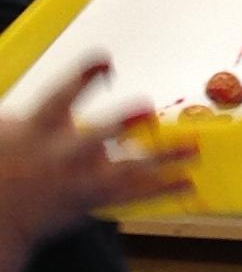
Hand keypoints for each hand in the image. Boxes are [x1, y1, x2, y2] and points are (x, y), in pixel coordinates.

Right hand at [0, 60, 197, 271]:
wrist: (5, 212)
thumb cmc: (10, 160)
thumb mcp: (11, 128)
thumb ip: (46, 109)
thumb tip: (78, 79)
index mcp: (37, 129)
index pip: (59, 99)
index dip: (81, 79)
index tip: (104, 59)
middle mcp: (62, 156)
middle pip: (92, 140)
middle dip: (117, 125)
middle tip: (146, 108)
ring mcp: (82, 181)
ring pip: (126, 171)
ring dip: (161, 158)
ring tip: (192, 147)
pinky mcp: (97, 201)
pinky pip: (135, 196)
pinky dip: (163, 188)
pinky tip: (190, 181)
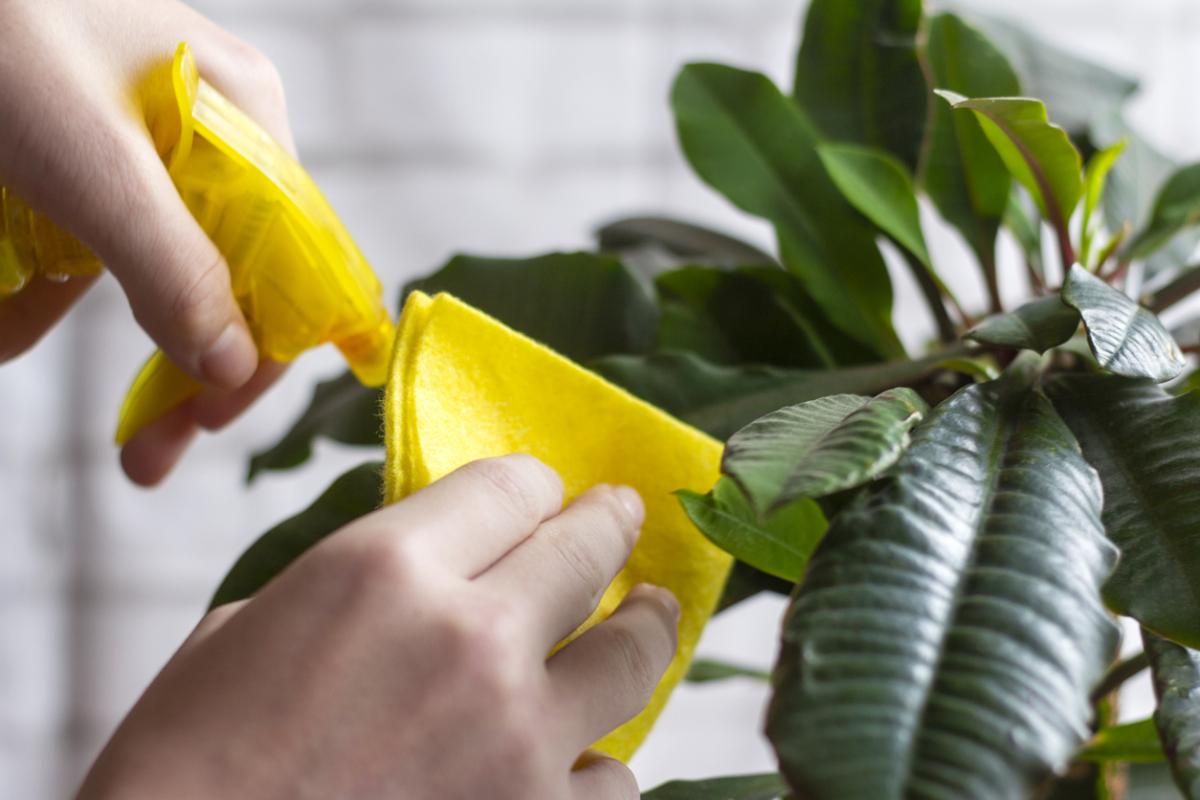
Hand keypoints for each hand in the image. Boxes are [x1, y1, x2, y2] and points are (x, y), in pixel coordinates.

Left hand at [0, 0, 298, 484]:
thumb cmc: (2, 34)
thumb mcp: (93, 166)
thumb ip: (172, 268)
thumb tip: (231, 368)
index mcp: (246, 117)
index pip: (292, 262)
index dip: (261, 350)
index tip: (206, 423)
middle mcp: (214, 130)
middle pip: (228, 274)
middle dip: (183, 366)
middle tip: (145, 453)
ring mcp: (148, 141)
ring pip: (155, 267)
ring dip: (103, 334)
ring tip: (55, 378)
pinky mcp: (86, 150)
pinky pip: (92, 240)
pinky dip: (49, 290)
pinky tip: (11, 323)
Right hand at [77, 455, 678, 799]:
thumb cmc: (188, 763)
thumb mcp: (257, 628)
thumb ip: (365, 584)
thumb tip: (435, 567)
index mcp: (385, 569)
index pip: (512, 487)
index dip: (531, 488)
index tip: (543, 497)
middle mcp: (469, 638)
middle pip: (588, 550)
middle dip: (611, 526)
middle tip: (624, 517)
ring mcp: (517, 739)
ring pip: (632, 659)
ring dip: (640, 634)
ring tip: (647, 622)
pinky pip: (614, 781)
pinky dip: (597, 768)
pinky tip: (580, 761)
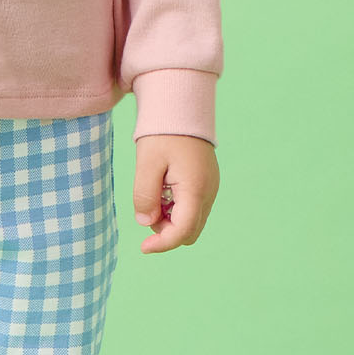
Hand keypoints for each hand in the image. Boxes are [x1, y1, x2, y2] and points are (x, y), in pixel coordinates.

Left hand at [131, 133, 218, 253]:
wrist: (181, 106)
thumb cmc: (163, 133)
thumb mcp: (146, 162)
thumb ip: (144, 195)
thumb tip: (145, 223)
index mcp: (195, 189)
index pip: (182, 232)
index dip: (162, 244)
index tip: (142, 248)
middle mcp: (209, 193)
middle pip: (189, 231)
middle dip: (166, 230)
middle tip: (147, 208)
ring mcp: (211, 188)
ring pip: (192, 220)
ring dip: (170, 218)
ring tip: (154, 190)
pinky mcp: (207, 182)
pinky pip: (193, 206)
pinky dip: (177, 207)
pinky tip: (163, 187)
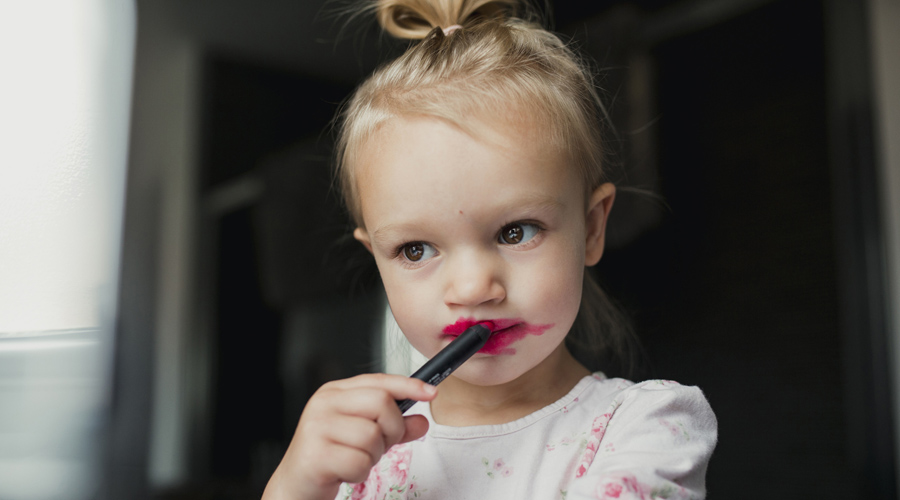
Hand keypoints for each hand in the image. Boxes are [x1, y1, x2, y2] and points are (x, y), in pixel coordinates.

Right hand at [262, 373, 436, 499]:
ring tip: (355, 458)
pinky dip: (360, 472)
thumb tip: (422, 420)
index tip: (431, 392)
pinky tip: (345, 471)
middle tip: (380, 445)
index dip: (408, 385)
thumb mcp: (365, 436)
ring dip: (373, 456)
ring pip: (372, 436)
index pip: (378, 380)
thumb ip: (394, 426)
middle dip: (392, 430)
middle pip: (381, 404)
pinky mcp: (315, 454)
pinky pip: (359, 462)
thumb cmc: (330, 456)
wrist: (296, 485)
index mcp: (335, 392)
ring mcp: (316, 427)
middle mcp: (323, 403)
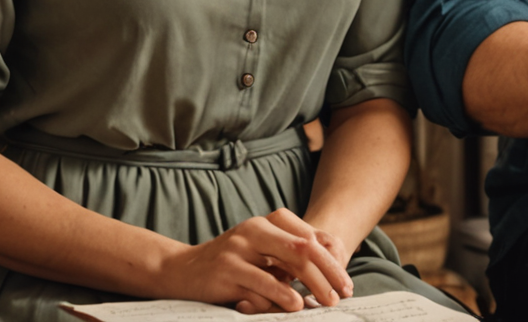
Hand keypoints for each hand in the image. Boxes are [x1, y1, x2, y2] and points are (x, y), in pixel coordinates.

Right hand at [154, 208, 353, 312]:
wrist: (182, 270)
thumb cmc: (231, 264)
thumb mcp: (261, 254)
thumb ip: (289, 258)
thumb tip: (331, 266)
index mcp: (267, 221)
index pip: (310, 237)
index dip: (332, 260)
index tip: (345, 282)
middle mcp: (255, 229)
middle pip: (304, 248)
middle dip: (329, 272)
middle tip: (343, 293)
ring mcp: (240, 248)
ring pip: (288, 263)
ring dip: (313, 284)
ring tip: (327, 300)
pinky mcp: (228, 270)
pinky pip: (262, 282)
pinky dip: (283, 294)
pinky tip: (296, 304)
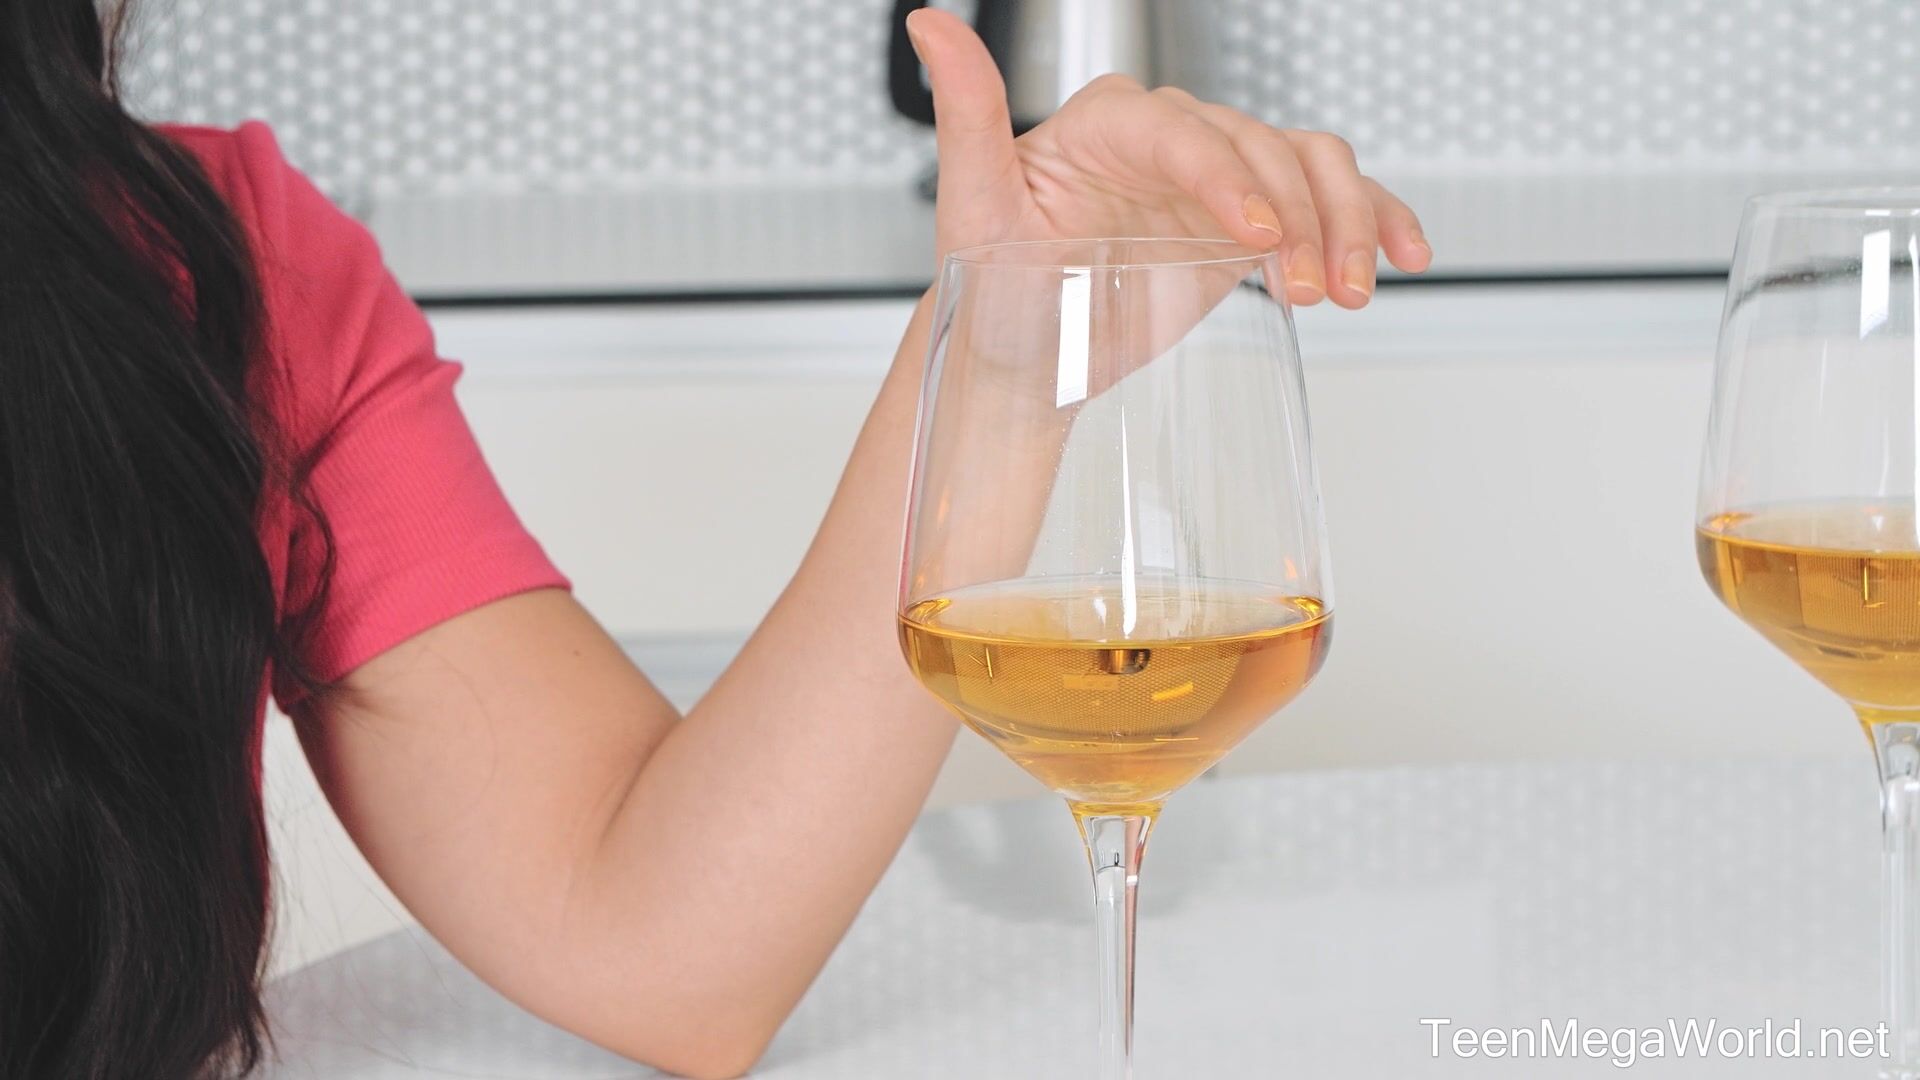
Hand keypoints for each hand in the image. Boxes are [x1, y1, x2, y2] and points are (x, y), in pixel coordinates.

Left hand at [906, 8, 1430, 308]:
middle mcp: (1169, 138)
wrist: (1019, 356)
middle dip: (1301, 215)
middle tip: (1313, 286)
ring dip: (1346, 221)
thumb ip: (965, 112)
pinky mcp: (1252, 221)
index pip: (1180, 133)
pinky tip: (1400, 255)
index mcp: (1104, 125)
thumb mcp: (969, 205)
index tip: (1255, 236)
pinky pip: (1328, 203)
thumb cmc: (989, 285)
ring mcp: (1218, 179)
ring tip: (1346, 291)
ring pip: (1310, 165)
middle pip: (1262, 144)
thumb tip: (932, 24)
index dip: (1226, 178)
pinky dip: (1374, 221)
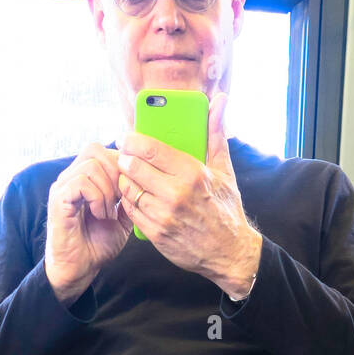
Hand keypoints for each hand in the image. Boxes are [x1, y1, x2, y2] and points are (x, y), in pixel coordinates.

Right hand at [45, 143, 133, 303]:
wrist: (80, 268)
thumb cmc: (97, 245)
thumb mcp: (122, 218)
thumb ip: (129, 198)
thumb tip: (141, 180)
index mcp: (85, 178)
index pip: (103, 150)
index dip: (121, 166)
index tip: (129, 191)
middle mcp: (71, 177)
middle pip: (95, 150)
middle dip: (115, 173)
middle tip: (121, 199)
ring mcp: (63, 187)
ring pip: (91, 165)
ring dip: (107, 189)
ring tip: (108, 212)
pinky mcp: (59, 200)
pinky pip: (81, 183)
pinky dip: (97, 198)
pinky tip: (100, 215)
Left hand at [116, 92, 261, 297]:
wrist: (229, 253)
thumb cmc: (225, 210)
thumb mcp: (224, 170)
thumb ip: (215, 134)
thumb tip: (220, 101)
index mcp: (192, 173)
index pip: (150, 149)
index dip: (131, 140)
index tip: (126, 138)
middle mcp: (176, 194)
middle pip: (133, 167)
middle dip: (124, 158)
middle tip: (123, 155)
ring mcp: (164, 216)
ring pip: (128, 189)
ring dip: (124, 180)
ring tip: (128, 175)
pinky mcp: (156, 234)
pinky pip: (131, 211)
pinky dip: (128, 201)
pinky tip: (134, 195)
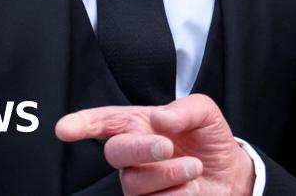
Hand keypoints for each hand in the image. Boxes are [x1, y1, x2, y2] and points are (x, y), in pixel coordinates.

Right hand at [56, 94, 254, 195]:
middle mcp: (134, 155)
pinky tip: (190, 188)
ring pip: (136, 182)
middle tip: (167, 147)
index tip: (65, 128)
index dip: (83, 124)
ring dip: (171, 174)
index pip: (105, 122)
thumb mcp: (205, 114)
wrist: (230, 175)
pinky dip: (178, 194)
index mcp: (141, 125)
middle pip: (115, 152)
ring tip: (195, 167)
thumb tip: (160, 117)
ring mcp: (139, 182)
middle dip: (140, 148)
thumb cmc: (210, 140)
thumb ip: (185, 109)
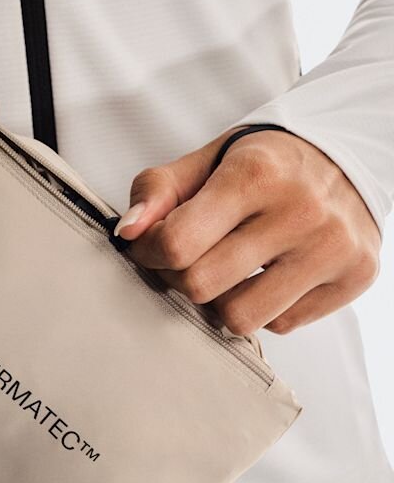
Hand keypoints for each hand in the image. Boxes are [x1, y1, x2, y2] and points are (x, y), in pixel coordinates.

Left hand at [114, 125, 381, 334]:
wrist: (345, 157)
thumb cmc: (265, 165)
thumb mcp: (207, 161)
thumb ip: (158, 191)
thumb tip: (127, 232)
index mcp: (257, 174)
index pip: (178, 242)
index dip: (149, 252)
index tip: (151, 247)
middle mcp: (301, 212)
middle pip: (203, 287)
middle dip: (181, 279)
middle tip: (188, 262)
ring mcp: (332, 249)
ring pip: (241, 319)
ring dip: (222, 303)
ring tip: (229, 274)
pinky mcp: (354, 278)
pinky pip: (281, 325)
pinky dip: (264, 310)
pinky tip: (269, 278)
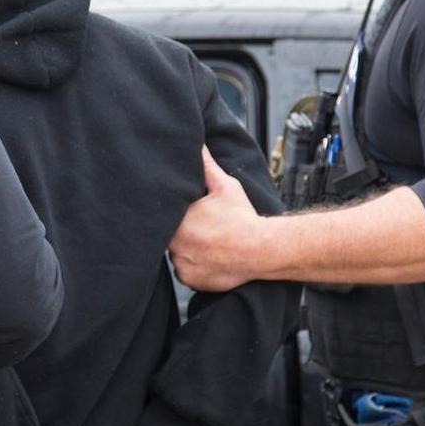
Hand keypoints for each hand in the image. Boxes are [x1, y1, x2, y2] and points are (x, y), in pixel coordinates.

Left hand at [168, 146, 266, 291]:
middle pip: (167, 238)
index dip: (172, 217)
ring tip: (206, 243)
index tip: (188, 217)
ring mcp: (181, 264)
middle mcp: (174, 245)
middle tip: (200, 230)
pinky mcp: (190, 280)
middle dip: (180, 233)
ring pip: (177, 255)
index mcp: (176, 221)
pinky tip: (209, 257)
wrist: (262, 249)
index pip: (162, 218)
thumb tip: (199, 145)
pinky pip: (186, 273)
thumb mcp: (224, 186)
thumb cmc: (242, 217)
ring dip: (187, 250)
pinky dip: (194, 267)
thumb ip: (206, 166)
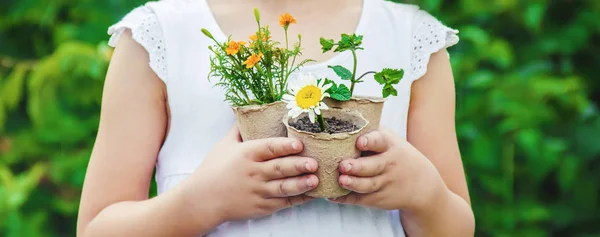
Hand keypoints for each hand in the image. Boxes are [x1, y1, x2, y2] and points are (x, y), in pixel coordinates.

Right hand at [180, 126, 318, 222]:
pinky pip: (283, 203)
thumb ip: (239, 129)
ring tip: (315, 180)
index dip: (285, 146)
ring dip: (301, 184)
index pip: (269, 148)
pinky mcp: (261, 207)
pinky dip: (297, 199)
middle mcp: (253, 173)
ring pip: (283, 187)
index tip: (299, 144)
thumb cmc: (213, 169)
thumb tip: (248, 111)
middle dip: (298, 165)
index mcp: (246, 154)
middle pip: (279, 168)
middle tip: (314, 163)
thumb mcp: (224, 145)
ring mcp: (258, 191)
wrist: (202, 199)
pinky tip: (310, 194)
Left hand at [330, 129, 446, 212]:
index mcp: (389, 145)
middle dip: (357, 166)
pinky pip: (361, 199)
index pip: (380, 141)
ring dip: (353, 183)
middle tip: (343, 165)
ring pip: (367, 185)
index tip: (359, 142)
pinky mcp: (378, 198)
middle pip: (372, 166)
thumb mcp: (390, 140)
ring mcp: (384, 183)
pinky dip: (346, 198)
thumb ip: (370, 132)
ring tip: (340, 180)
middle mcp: (388, 164)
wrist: (422, 184)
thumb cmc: (396, 155)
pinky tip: (332, 196)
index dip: (369, 141)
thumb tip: (338, 116)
=======
Your task: The answer consists of the lines above that include the word "Right", each copied exactly.

The completed task:
Right hand at [0, 60, 197, 271]:
Right hand at [77, 455, 678, 799]:
Right hand at [262, 373, 436, 499]:
Right hand at [154, 208, 353, 312]:
Right hand at [45, 143, 133, 303]:
Right hand at [56, 94, 254, 195]:
Right hand at [180, 126, 318, 222]:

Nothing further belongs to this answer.